Maren Morris is delivering a new album to the world next month, but first, she’s speaking out on what she believes. In a new interview with Paper magazine, the Grammy-winning singer emphasized the need for gun laws in America.
“I’m really not about taking someones Second Amendment right away,” she told the magazine. “I’m more about, ‘Can we have a conversation about common-sense gun reform so people can’t so easily walk into a church or a school or a music fest and shoot the place up with an automatic weapon?'”
Morris added, “I just think there’s such a fear that comes with talking about a common-sense thing. Now that people immediately get so enraged and fired up and volatile, it scares a lot of artists into keeping quiet.”
While the country star made it very clear in her interview that she isn’t going to be an artist that keeps quiet, she’s done so in her music as well: Morris released the poignant acoustic ballad “Dear Hate” (which was just nominated for two Grammys) in the wake of the 2017 Las Vegas shooting at the Route 91 Harvest Festival.
Her latest single, an empowering anthem titled “Girl,” speaks up in another way, as she told Paper that the song “was about identifying my independence as a woman in country music that was fed up with the stereotypes women have so often been blocked into.” No matter what it is she’s talking about, Morris stresses that her fans are always in mind when she’s making a statement.
“I really speak up when I’m so fed up or passionate about something I want the people who buy my records and buy tickets my shows to know that I’m so happy you love my music, but I’m a person,” she said. “I’m a taxpayer.

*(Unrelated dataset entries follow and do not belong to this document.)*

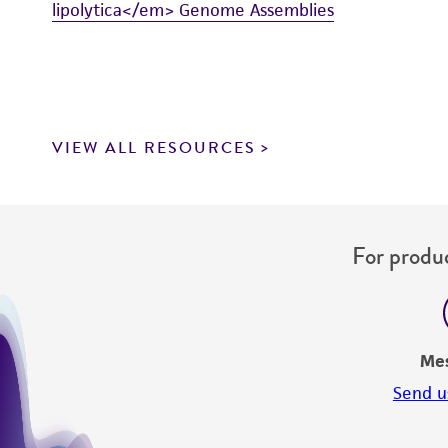
lipolytica</em> Genome Assemblies
VIEW ALL RESOURCES
For produc
Me
Send u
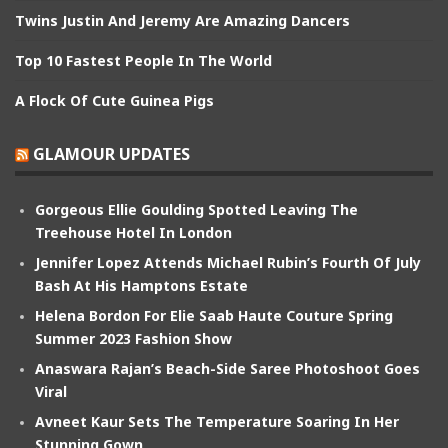
Twins Justin And Jeremy Are Amazing Dancers
Top 10 Fastest People In The World
A Flock Of Cute Guinea Pigs
GLAMOUR UPDATES
Gorgeous Ellie Goulding Spotted Leaving The
Treehouse Hotel In London
Jennifer Lopez Attends Michael Rubin’s Fourth Of July
Bash At His Hamptons Estate
Helena Bordon For Elie Saab Haute Couture Spring
Summer 2023 Fashion Show
Anaswara Rajan’s Beach-Side Saree Photoshoot Goes
Viral
Avneet Kaur Sets The Temperature Soaring In Her
Stunning Gown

I want to have kids someday and know that maybe I’m leaving them in a world that’s better than what I found. That’s really what’s in my heart when I speak up about these kinds of things.”
With a new album coming on March 8, Morris is looking forward to showing fans more of the many colors that make up who she is as an artist. Whether or not politics is involved, Morris promises her music will always be as bold as her opinions.
“I don’t identify to one sound when I make stuff,” she suggested. “I just want it to be a great song. I just want it to feel like me, and I’m not just one color. I feel like I have this whole spectrum inside me that I want to share.”